» **Excerpt provided**:
______
Nikki & Addison Jones
Imagine it taking 30 years to figure out what was wrong with you, and then realizing that there was no cure. Welcome to the world of Nicole Jones, mother of Addison, age 7.
After a lifetime of debilitating diseases including tuberculosis, seizures, necrotizing flesh, meningitis and appendicitis; and experiencing more than 100 hospitalizations for diseases and disorders, Nikki Jones finally received a diagnosis in March 2016.
“I remember thinking, ‘Joy! At last! Just tell me what it is!’” Nikki recalled.
But that joy was short-lived; Nikki has severe combined immunodeficiency disorder, or SCID, a rare genetic disorder resulting in an immune system so compromised that it’s considered absent.
“When are you going to get better, Mommy?” Addison asks.
Nikki isn’t ready to tell her the full truth, which is that she’s never getting better. In fact, she’ll be lucky if she’s alive to see Adeline cross the stage at her high school graduation. There is no cure, and Nikki’s body will eventually succumb to a virus or infection most adults could fight off without noticing. She is 36 years old.
______
» **Supplied information**:
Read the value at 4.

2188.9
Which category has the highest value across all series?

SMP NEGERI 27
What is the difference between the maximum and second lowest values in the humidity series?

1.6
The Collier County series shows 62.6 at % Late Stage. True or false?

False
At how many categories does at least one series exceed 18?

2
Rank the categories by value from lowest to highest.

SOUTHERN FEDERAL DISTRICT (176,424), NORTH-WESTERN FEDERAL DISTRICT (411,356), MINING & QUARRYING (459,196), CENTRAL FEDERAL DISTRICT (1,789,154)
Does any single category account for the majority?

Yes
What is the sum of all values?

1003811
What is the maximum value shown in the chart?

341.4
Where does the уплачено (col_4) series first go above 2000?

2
______
» **To do**:
a) In the profile of Nikki and Addison Jones, translate this sentence into Spanish: "But that joy was short-lived; Nikki has severe combined immunodeficiency disorder, or SCID, a rare genetic disorder resulting in an immune system so compromised that it’s considered absent."
b) Pick up the profile of Nikki and Addison Jones after its final sentence and continue it.

» **Answers for the exercise**:
a) Pero esa alegría duró poco; Nikki tiene un trastorno de inmunodeficiencia combinada grave, o SCID, un trastorno genético raro que da lugar a un sistema inmunitario tan debilitado que se considera inexistente.

b)
I’m trying to make sure that I leave her with all the tools she would need to navigate this world without Mommy.”
Since diagnosis, Nikki has endured weekly plasma transfusions at home, consisting of four simultaneous IV drips into her stomach, lasting at least two hours.
If 7-year-old daughter Addison “Addie” is home, she helps by cleaning the injection sites, holding the IV pole and picking out fun bandages for her mom.
Her favorite ones are emoji bandages, but only the smiling faces. Addie’s confidence and comfort of assisting Nikki comes from what she’s learned from Wonders & Worries.
Living with SCID
Since January 2014, Nikki and Addie have lived with Nikki’s sister, “Aunty Sis” and their 70-year-old mother, “Yaya.” Nikki’s sister works to support the whole family. This nontraditional family structure works, as Nikki can’t drive or work, so living alone while caring for her daughter isn’t an option.
A good week for Nikki is three days out of bed, and vomiting only twice a day. “Without Adeline, I wouldn’t do this treatment,” Nikki shares through tears. “It hurts. But she needs me.”
The unpredictability of side effects makes normal “mom” activities particularly challenging. Also, with a compromised immune system and seizures, Nikki can’t swim in a pool, buy groceries at the store, drive Addie to school, etc.
I’m trying to make sure that I leave her with all the tools she would need to navigate this world without Mommy,” said Nikki.
On back to school night, Nikki was too ill to attend and Addie was both sad and frustrated.
“I will wear adult diapers to go out with Addie if I can, but that doesn’t stop throwing up or seizures,” Nikki said through tears. “I felt terrible not being there.”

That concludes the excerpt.